La dichiarazione dell’assessore Sebastiano Leo: “Questa misura, di cui siamo molto orgogliosi, è il frutto di una proficua sinergia con l’Agenzia regionale per il Diritto allo studio ma è soprattutto la concreta dimostrazione della grinta, del coraggio e della forza dei nostri studenti diversamente abili che, nonostante le difficoltà, sperimentano forme di vita indipendente, soddisfacendo i loro legittimi bisogni emotivi, formativi, culturali ed esperienziali. La Puglia sostiene con forza queste iniziative, dimostrandosi una regione fortemente all’avanguardia sul tema del diritto allo studio, ancora di più se applicato a categorie più fragili.

“Siamo contenti di partire con questo progetto” ha dichiarato il presidente dell’Adisu Alessandro Cataldo “perché il nostro impegno incontra studenti molto motivati che tracciano un percorso virtuoso ed esemplare da seguire in futuro per simili iniziative”.

La dichiarazione del rettore del Politecnico Cupertino: “RotteVariabili è una iniziativa importante perché ci consente di utilizzare il momento difficile per ripensare il tipo di relazione che dobbiamo avere con gli studenti, cercando di essere sempre più inclusivi. Abbiamo, nei confronti degli studenti, non soltanto il dovere di garantire loro una formazione tecnica al passo con i tempi, ma anche la possibilità di essere parte e vivere pienamente la comunità, coinvolgendoli in diversi processi di aggregazione e di crescita umana, oltre che culturale. Il futuro è di tutti e non si lascia indietro nessuno”.

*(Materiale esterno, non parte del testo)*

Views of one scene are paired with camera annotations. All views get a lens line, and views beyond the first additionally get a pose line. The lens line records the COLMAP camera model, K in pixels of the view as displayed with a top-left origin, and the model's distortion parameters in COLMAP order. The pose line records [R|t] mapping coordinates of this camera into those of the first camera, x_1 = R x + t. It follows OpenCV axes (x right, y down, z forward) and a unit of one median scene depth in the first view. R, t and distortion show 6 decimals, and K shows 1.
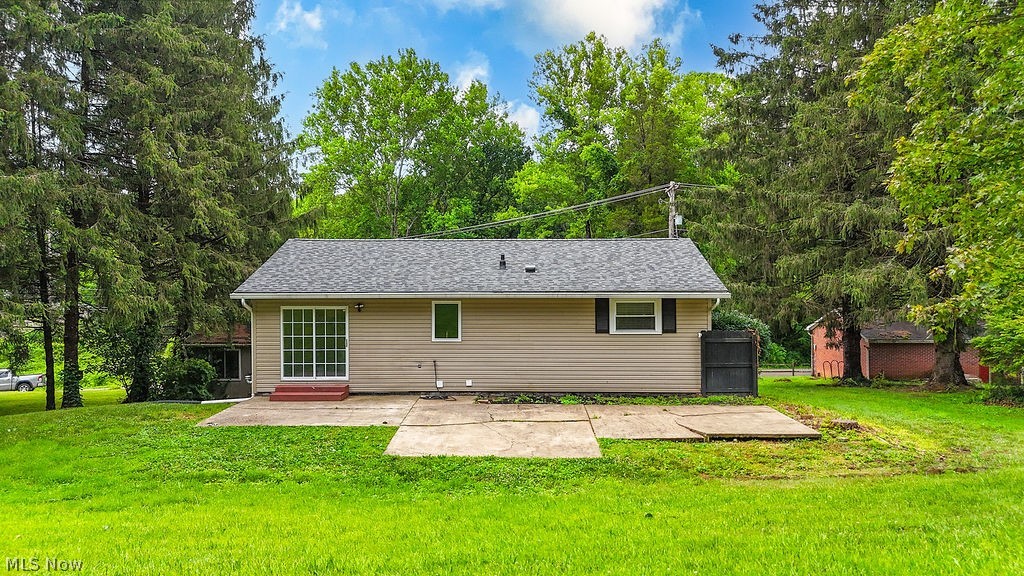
lens RADIAL K [[758.2, 0, 510.7], [0, 758.2, 284.7], [0, 0, 1]] dist [0.080107, -0.059845]
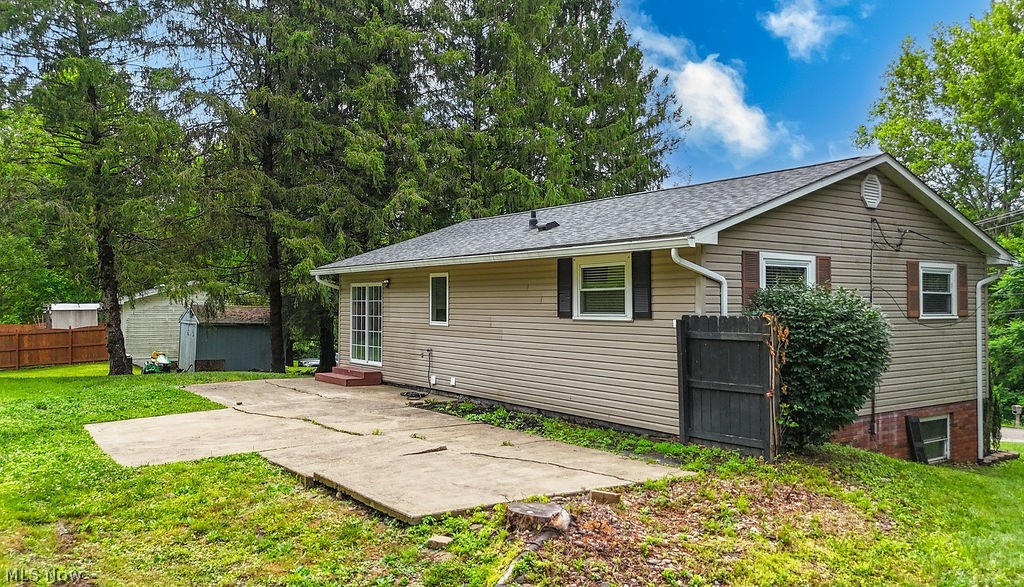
lens RADIAL K [[765.1, 0, 512.0], [0, 765.1, 293.5], [0, 0, 1]] dist [-0.000479, -0.002260]
pose [[0.587937, -0.010590, -0.808837, 0.599324], [-0.007418, 0.999802, -0.018482, 0.055869], [0.808873, 0.016866, 0.587742, 0.598566]]
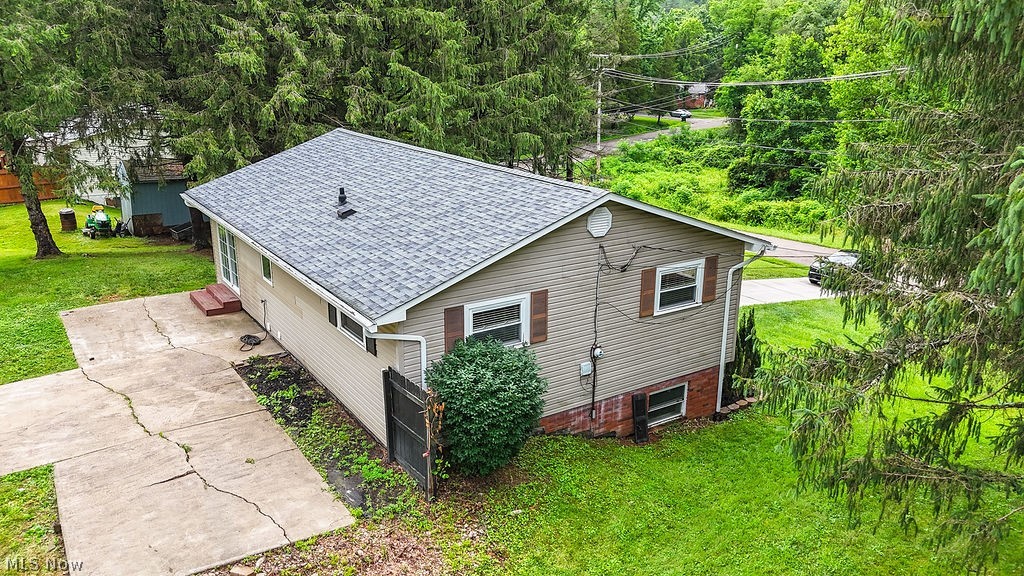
lens RADIAL K [[758.2, 0, 510.7], [0, 758.2, 284.7], [0, 0, 1]] dist [0.080107, -0.059845]
pose [[0.561004, 0.247573, -0.789925, 0.785533], [-0.009764, 0.956144, 0.292734, -0.190886], [0.827755, -0.156512, 0.538818, 0.753556]]
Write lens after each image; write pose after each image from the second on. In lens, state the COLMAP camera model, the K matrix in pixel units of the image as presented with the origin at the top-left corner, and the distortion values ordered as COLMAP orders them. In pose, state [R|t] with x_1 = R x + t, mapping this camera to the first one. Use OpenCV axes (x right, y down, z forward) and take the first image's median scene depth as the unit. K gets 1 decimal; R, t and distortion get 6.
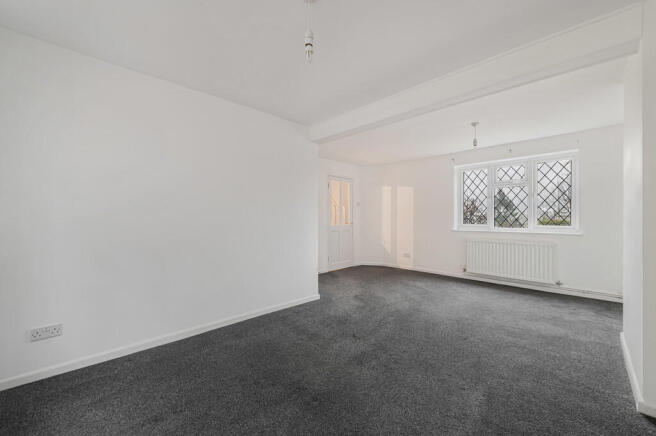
lens RADIAL K [[257.0, 0, 338.8], [0, 257.0, 210.0], [0, 0, 1]] dist [-0.002141, -0.000348]
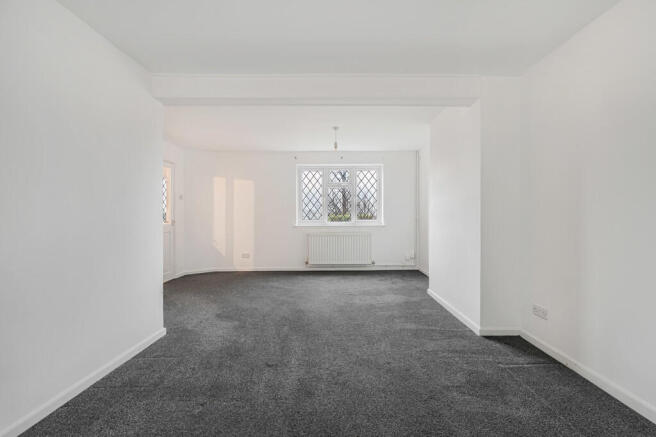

La prorettrice dell’Università degli studi di Bari Candela ha sottolineato la capacità di fare sistema di tutte le strutture responsabili della formazione degli studenti sul territorio ben si evidenza in progetti come questo.

“Le nostre proposte emergono sempre e solo dalla nostra esperienza e dai desideri dei nostri ragazzi” dichiara Veronica Calamo, presidente dell’Integrazione Onlus e vincitrice del bando. “Le attività proposte – continua – sono volte a sostenere gli studenti nello sviluppo di nuove competenze, favorire una crescita personale e di autonomia.”

“Rotte Variabili: Servizi Inclusivi per Studenti Universitari” è un piano integrato su base annuale di servizi rivolti a tutti gli studenti universitari degli Atenei Pugliesi, anche a quelli con disabilità, al fine primario di rendere loro accessibile il diritto alla partecipazione ad attività culturali, sportive, artistiche e ricreative nella piena salvaguardia del principio di autonomia e libertà di scelta e in conformità con le direttive ministeriali in tema Covid-19.

Le attività prevedono delle giornate nei musei a cura degli stessi studenti, essi infatti saranno gli organizzatori della giornata e non i fruitori; la partecipazione a eventi culturali, di intrattenimento e ricreativi con la totale serenità e spensieratezza. E ancora, verranno organizzati un corso di teatro, un corso di sport a scelta tra Aikido e Scherma; esperienze sportive in estate (pesca sportiva, barca a vela, immersioni, deltaplano, moto d’acqua, mototerapia, passeggiata a cavallo).

In ultimo, i ragazzi universitari potranno scegliere di partecipare a vacanze in autonomia organizzate in esplorazione del Sud d’Italia. Sicilia, Calabria, Lecce per gli amici di Foggia, sono solo alcune delle tappe di questo viaggio verso l’autonomia e l’inclusione.